EXERCISE REQUIREMENTS → Your task is to extract the lines from the one holding "Give the box of the man at (572, 250)." through the end of the material. Set them down exactly and add nothing.
#### EXERCISE MATERIALS ####
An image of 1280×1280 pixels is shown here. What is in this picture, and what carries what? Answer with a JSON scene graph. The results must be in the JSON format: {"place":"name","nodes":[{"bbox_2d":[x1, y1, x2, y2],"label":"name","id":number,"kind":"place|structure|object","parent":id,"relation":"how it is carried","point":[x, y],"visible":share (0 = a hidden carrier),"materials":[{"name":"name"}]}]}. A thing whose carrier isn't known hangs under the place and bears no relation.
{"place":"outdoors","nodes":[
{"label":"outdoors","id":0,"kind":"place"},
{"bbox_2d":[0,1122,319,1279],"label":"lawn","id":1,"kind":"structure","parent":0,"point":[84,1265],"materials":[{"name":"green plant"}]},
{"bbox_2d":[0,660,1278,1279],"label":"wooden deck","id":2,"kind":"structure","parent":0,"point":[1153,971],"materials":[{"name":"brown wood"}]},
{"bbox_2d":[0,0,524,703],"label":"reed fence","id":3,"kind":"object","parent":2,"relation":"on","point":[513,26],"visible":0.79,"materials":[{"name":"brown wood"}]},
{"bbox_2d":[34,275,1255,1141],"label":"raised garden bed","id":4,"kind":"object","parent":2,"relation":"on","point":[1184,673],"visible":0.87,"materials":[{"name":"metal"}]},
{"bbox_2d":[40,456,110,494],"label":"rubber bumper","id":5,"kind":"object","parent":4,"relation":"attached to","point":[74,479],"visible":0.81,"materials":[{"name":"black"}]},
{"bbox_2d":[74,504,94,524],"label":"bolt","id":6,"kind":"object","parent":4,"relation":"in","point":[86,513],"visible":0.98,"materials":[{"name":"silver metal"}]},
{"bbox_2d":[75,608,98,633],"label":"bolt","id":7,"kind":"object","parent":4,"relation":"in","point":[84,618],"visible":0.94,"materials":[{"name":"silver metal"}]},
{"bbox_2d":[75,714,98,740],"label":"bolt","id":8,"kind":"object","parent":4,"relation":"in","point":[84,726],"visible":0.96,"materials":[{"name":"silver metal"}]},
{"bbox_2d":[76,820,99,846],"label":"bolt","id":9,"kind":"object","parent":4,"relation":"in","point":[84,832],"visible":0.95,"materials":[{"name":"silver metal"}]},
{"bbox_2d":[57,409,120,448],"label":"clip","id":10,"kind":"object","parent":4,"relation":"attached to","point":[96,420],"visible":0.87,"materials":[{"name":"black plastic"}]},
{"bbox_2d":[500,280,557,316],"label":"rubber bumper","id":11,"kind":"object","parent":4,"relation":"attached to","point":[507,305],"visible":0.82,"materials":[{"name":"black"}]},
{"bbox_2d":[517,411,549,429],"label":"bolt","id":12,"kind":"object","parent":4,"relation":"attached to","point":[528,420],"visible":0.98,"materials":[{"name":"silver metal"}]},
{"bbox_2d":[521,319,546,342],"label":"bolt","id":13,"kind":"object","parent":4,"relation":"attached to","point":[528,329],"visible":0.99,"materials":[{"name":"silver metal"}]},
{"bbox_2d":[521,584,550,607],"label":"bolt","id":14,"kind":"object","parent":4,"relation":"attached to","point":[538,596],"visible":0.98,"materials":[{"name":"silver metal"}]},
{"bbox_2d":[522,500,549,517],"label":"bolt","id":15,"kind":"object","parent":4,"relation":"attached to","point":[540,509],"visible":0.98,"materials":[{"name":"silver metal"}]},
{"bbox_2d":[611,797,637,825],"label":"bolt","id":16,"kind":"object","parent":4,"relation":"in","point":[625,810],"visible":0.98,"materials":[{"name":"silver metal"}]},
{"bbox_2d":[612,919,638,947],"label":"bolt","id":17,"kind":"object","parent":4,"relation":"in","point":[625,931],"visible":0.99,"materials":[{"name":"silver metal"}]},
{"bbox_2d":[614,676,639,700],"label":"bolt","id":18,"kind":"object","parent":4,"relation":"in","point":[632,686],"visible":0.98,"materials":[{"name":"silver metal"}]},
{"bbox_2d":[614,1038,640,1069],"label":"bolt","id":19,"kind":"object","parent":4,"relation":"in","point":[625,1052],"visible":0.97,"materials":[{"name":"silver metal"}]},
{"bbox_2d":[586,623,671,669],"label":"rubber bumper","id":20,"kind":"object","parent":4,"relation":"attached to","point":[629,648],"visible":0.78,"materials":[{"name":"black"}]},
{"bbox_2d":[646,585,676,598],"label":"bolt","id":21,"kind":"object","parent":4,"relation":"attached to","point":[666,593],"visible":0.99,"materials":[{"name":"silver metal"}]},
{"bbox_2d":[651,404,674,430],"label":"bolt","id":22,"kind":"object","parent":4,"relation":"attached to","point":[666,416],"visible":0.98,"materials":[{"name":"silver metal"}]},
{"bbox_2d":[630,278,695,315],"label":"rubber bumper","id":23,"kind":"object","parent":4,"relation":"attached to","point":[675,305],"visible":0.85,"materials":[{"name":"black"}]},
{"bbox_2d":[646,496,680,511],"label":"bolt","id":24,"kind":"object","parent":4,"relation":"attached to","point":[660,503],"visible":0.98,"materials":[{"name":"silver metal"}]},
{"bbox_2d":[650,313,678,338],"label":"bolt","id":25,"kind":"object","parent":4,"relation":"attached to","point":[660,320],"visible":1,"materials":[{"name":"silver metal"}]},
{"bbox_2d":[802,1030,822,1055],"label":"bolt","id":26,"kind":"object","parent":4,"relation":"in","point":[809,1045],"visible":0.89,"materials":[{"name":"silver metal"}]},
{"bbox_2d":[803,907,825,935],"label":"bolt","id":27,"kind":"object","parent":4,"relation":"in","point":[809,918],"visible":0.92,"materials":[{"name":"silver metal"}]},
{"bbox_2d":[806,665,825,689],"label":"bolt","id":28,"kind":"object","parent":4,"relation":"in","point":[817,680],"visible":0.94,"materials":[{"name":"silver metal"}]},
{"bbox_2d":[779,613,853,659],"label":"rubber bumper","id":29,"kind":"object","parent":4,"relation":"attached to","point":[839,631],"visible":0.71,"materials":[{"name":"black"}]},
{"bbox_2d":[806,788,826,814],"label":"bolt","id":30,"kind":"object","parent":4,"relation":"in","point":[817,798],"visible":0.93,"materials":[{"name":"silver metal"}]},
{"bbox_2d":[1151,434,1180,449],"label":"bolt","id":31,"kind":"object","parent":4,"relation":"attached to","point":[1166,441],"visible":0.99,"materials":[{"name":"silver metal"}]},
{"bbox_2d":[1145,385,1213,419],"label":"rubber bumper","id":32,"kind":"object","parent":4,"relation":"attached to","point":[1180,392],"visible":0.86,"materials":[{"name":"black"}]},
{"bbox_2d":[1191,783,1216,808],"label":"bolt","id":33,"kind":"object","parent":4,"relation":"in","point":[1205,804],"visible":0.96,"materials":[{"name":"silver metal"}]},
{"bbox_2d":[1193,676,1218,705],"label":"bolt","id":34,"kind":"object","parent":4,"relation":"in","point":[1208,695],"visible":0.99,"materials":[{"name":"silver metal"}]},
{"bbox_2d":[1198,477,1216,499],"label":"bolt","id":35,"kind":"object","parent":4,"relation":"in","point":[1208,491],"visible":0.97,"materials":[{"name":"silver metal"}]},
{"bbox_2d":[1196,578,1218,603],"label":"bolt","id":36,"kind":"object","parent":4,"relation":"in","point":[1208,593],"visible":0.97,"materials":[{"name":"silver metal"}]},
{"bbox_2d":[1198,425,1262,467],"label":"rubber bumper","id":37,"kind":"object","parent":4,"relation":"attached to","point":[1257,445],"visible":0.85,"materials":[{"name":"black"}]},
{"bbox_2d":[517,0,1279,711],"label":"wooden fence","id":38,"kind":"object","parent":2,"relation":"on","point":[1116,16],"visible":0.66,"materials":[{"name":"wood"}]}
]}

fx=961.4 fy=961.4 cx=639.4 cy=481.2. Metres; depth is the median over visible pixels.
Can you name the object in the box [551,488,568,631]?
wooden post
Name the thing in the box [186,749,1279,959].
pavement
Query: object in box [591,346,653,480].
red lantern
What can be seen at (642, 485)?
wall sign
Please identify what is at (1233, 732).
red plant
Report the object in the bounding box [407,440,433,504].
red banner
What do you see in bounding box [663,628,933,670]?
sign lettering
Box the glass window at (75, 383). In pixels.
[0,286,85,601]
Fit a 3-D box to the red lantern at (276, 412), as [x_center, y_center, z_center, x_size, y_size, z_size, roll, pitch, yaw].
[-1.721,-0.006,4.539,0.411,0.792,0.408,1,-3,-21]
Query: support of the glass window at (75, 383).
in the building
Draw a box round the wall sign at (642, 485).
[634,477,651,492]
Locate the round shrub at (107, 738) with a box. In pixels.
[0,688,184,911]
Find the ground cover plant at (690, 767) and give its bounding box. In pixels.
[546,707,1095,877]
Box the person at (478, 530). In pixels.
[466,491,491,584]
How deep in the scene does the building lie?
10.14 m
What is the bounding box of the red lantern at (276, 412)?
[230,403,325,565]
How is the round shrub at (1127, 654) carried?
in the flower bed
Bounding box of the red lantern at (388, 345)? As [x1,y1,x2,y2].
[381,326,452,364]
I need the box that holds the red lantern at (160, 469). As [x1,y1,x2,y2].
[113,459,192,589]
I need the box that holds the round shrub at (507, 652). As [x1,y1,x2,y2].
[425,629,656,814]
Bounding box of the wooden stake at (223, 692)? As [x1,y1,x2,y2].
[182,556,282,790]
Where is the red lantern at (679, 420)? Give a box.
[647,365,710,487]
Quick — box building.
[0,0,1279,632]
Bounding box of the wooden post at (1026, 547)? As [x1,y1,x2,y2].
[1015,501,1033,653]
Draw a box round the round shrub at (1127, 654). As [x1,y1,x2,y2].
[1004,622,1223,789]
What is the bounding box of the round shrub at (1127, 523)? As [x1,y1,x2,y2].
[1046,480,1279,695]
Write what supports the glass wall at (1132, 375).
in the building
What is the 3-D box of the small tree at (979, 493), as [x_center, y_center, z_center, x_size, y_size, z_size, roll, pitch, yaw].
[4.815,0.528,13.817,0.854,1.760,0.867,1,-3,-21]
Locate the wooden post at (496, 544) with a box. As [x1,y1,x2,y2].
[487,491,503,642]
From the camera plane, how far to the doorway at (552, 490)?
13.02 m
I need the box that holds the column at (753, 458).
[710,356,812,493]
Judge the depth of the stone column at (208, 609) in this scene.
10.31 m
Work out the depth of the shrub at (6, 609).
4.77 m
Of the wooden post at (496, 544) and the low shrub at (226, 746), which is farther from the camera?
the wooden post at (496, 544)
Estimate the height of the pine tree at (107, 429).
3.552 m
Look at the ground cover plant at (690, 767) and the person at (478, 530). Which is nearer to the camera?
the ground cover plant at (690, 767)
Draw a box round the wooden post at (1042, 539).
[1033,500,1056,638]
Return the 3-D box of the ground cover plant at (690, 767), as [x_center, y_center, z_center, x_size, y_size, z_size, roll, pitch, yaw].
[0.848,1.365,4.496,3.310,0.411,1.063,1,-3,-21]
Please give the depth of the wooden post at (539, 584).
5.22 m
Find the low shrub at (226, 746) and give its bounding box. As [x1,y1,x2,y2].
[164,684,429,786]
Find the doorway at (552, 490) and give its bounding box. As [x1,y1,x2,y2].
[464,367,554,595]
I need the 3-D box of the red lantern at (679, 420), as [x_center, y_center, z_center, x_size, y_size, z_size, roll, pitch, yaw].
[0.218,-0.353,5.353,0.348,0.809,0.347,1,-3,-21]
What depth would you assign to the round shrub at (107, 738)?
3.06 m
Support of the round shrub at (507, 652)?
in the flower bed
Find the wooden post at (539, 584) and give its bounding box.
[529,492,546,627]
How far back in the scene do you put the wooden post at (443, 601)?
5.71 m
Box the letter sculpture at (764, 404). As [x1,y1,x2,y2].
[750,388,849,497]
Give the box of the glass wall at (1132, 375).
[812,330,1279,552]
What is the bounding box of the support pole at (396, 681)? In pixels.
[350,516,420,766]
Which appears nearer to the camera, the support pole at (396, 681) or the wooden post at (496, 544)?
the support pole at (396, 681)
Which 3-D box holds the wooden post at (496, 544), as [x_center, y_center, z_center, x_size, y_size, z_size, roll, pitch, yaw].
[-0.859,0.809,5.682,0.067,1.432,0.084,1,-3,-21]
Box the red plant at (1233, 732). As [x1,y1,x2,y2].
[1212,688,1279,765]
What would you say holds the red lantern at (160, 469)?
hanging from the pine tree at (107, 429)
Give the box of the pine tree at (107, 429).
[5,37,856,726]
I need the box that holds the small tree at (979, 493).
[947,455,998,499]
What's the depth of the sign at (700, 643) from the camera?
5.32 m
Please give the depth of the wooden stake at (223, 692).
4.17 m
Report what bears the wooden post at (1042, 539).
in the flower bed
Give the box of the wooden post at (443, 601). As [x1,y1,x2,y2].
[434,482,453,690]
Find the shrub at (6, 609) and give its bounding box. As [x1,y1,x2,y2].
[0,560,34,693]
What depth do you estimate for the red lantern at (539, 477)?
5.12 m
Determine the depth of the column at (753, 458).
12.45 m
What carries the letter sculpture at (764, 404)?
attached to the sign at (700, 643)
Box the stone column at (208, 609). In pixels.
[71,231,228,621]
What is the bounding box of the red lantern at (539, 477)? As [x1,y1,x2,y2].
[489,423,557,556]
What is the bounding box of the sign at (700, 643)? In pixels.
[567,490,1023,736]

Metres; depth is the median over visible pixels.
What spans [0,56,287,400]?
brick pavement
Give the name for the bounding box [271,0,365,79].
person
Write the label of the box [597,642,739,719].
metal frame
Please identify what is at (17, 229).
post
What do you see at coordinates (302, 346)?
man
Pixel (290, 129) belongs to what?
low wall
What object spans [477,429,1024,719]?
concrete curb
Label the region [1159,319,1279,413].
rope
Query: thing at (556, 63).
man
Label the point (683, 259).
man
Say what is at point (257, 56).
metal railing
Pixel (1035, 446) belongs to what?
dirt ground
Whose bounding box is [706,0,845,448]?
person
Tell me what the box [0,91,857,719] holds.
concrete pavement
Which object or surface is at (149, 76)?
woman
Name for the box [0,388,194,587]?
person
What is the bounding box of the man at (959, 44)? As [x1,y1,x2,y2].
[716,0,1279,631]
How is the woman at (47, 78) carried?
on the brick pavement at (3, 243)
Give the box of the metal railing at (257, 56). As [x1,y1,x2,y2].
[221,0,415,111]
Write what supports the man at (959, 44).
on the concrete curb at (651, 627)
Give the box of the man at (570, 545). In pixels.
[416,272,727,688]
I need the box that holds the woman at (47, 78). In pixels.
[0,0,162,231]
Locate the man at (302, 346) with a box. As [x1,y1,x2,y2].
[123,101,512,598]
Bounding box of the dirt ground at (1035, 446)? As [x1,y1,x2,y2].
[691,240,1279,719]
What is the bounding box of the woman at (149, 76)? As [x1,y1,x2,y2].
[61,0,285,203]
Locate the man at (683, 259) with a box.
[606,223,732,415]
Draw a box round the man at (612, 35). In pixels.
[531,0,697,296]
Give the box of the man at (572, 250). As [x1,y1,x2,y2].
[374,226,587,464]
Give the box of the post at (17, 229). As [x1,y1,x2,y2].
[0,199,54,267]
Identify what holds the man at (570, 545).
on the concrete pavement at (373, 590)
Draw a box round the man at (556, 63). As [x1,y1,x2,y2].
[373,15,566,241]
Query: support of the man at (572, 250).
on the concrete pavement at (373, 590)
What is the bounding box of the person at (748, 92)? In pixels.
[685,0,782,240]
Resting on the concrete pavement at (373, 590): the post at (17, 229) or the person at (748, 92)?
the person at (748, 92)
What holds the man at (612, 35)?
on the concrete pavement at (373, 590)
####
RESULT OF THIS TASK →
Give the box of the man at (572, 250). As [x1,y1,x2,y2].
[374,226,587,464]
Give the box of the post at (17, 229). As [x1,y1,x2,y2].
[0,199,54,267]
Identify what holds the man at (570, 545).
on the concrete pavement at (373, 590)
Draw a box round the man at (556, 63). As [x1,y1,x2,y2].
[373,15,566,241]
Query: support of the man at (572, 250).
on the concrete pavement at (373, 590)
What is the bounding box of the person at (748, 92)? In pixels.
[685,0,782,240]
Resting on the concrete pavement at (373, 590): the post at (17, 229) or the person at (748, 92)?
the person at (748, 92)
What holds the man at (612, 35)?
on the concrete pavement at (373, 590)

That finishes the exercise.